But what happened next mattered even more. After an investigation, it turned out that the noose had in fact been in that stall since October of last year, which led some NASCAR fans (and, needless to say, Trump supporters) to believe that the controversy was ginned up by an overeager Wallace staffer, or even Wallace himself. But NASCAR once again did not waver: It announced its full investigation, released a photo of the noose (which was absolutely, 100 percent a noose, and not one that appeared in any other driver’s stall, according to the NASCAR investigation) and quoted its president Steve Phelps saying, “Bubba Wallace and the 43 team had nothing to do with this. Bubba Wallace has done nothing but represent this sport with courage, class and dignity. It is offensive seeing anyone suggest otherwise.” One NASCAR official told The Wall Street Journal, “We certainly know the difference between a simple hand loop and a noose.”
In other words, NASCAR not only didn’t feel Wallace (who, again, never saw the noose in the first place) owed them an apology, it never took issue with the initial story. NASCAR — an institution whose then-CEO publicly backed Trump in 2016 — has clearly drawn its line in the sand: It supports Wallace, the Black Lives Matter movement, and getting rid of the Confederate flag. It quickly rallied to Wallace’s defense after Trump’s tweet, too. The best-selling merchandise in Nascar.com’s shop right now is Wallace gear, with the #blacklivesmatter hashtag in huge letters right across the front. (Even larger than the sponsors’ logos!) NASCAR, in this moment, is notching some of its biggest television ratings in years. Wallace is the best thing they have going right now. Wallace isn’t standing against his league’s wishes and values: He’s representing them.
That Trump does not realize this — that he thinks Wallace can in fact be his new Kaepernick — shows how truly lost he is right now, how little skill he apparently has to read a room anymore. If Trump is trying to use Wallace as another bit of ammo in his culture war, he will be doing it with a rapidly dwindling army of supporters.
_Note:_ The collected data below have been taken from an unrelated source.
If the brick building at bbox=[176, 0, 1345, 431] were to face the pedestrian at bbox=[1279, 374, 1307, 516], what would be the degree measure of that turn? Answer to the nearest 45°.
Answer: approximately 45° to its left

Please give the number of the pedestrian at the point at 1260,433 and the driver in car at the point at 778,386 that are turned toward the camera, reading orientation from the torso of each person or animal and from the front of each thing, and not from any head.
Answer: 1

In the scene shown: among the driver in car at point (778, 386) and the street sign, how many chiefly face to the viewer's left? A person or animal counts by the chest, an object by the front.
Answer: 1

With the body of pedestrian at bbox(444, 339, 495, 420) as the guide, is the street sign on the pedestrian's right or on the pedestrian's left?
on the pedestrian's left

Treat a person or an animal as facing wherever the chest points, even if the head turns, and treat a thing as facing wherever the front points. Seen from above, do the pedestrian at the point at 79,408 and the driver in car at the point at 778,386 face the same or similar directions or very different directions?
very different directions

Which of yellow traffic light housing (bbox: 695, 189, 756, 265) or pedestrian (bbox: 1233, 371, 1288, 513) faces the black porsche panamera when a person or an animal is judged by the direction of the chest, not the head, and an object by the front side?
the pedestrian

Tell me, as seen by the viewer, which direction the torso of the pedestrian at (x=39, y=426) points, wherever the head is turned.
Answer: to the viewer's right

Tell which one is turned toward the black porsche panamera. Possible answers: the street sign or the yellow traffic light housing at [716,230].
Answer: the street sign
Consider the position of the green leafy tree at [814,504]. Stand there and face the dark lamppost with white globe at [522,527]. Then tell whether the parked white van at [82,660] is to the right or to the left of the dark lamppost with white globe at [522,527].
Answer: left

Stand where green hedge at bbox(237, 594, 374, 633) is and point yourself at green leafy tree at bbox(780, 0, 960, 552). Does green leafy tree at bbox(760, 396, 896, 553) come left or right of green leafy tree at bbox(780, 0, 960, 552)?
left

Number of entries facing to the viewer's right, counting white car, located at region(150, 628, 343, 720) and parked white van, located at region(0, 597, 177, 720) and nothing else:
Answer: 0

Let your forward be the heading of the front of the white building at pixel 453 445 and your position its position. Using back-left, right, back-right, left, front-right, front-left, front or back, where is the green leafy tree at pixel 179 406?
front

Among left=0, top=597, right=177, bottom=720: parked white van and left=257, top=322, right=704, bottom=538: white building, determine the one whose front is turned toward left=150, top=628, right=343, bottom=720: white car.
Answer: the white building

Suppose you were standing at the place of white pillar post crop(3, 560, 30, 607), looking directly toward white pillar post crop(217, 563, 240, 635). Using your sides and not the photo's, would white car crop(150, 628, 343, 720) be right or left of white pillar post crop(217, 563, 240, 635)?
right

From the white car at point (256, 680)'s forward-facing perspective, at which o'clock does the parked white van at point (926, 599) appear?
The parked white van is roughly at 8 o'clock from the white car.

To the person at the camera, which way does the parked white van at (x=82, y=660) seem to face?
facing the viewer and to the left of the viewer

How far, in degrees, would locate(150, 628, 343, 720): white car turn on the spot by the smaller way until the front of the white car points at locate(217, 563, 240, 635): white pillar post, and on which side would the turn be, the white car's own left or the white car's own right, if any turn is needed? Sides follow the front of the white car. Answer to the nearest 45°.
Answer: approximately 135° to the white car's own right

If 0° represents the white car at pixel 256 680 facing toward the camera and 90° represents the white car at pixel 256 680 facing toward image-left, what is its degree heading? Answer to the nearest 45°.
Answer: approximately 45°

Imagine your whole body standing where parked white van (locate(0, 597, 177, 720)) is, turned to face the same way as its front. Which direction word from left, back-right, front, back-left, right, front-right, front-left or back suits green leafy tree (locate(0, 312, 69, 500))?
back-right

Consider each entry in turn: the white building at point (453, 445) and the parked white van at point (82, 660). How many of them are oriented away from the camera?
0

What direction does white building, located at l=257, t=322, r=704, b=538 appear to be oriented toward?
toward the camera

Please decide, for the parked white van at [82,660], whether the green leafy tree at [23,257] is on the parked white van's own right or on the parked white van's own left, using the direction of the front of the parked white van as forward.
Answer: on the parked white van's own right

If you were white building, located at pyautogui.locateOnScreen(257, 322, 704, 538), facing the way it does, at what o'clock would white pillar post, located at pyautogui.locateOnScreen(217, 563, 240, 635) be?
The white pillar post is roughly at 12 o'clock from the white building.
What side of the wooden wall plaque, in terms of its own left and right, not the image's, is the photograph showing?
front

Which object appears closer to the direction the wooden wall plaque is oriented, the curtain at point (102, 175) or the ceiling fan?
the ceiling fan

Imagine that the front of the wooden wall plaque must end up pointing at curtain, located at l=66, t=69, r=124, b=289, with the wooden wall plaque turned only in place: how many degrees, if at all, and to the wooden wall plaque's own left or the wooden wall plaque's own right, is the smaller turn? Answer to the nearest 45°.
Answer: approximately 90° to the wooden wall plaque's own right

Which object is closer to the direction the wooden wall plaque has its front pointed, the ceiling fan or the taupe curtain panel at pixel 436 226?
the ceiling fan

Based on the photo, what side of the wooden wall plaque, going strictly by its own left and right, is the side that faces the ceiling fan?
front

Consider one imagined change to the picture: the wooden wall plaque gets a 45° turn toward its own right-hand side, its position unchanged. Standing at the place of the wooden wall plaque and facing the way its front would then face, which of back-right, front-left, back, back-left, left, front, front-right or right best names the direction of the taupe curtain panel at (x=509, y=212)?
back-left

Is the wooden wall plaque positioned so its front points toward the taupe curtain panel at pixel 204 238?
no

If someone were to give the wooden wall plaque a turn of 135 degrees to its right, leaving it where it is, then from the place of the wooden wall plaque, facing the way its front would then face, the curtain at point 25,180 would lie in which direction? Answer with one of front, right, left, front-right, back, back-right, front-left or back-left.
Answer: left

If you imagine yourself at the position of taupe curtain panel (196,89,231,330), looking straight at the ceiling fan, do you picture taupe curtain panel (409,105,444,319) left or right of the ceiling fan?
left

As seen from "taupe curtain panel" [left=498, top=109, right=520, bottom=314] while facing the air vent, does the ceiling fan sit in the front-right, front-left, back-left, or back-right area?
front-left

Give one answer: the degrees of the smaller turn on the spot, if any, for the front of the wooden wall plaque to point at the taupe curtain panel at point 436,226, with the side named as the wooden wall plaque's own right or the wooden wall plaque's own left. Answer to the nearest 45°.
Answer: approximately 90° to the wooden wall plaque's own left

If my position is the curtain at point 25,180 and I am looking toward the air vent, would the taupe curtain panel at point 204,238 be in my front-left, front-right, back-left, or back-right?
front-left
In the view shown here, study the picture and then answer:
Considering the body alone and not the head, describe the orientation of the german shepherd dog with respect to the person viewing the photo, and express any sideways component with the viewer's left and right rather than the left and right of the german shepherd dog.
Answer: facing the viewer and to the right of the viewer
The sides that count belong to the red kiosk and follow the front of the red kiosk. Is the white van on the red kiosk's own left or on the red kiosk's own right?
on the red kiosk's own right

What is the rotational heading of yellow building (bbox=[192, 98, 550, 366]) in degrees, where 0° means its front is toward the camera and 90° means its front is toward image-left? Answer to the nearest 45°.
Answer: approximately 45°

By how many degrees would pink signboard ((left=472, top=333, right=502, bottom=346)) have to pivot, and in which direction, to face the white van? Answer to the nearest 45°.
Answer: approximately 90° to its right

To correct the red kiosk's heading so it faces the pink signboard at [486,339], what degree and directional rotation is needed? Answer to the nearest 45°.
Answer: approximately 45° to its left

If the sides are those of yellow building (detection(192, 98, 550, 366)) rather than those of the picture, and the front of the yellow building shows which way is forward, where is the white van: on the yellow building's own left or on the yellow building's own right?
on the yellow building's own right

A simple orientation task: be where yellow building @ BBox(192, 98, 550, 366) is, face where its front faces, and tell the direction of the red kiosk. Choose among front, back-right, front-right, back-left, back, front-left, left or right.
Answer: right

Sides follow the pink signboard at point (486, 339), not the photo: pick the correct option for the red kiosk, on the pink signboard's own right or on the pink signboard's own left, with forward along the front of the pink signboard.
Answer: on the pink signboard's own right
While a (declining, but real) majority of NASCAR fans are against banning the Confederate flag from events — though younger fans are mostly in support of the ban — Wallace himself remains beloved by NASCAR executives, drivers, and fans. There is a loud, vocal minority of NASCAR fans who yell “Hoax!” at Wallace online, something Wallace has admitted “pisses him off.” But the idea that the noose was part of some Jussie Smollett–style setup existed only in the fever dreams of conspiracists, or racists, or both. You know: people like Trump.
There is nowhere for Trump to go with this. NASCAR doesn’t believe the noose was a hoax; the FBI doesn’t think it was a hoax; the vast majority of the sport’s fans don’t think it was a hoax. (It wasn’t a hoax.) The president is talking to no one but himself. It is one thing for Roger Goodell to no longer need to kowtow to Trump. It is quite another for NASCAR to follow suit. Trump isn’t just wrong about Bubba Wallace; he’s wrong about the viewpoints of wide swathes of people who used to be his supporters. The president is now looking at a sports organization whose founder ran George Wallace’s presidential campaign — and which is now far more enlightened than he is on race. If there’s anything positive to come out of this whole sorry episode, it’s that Trump has only hastened that divide.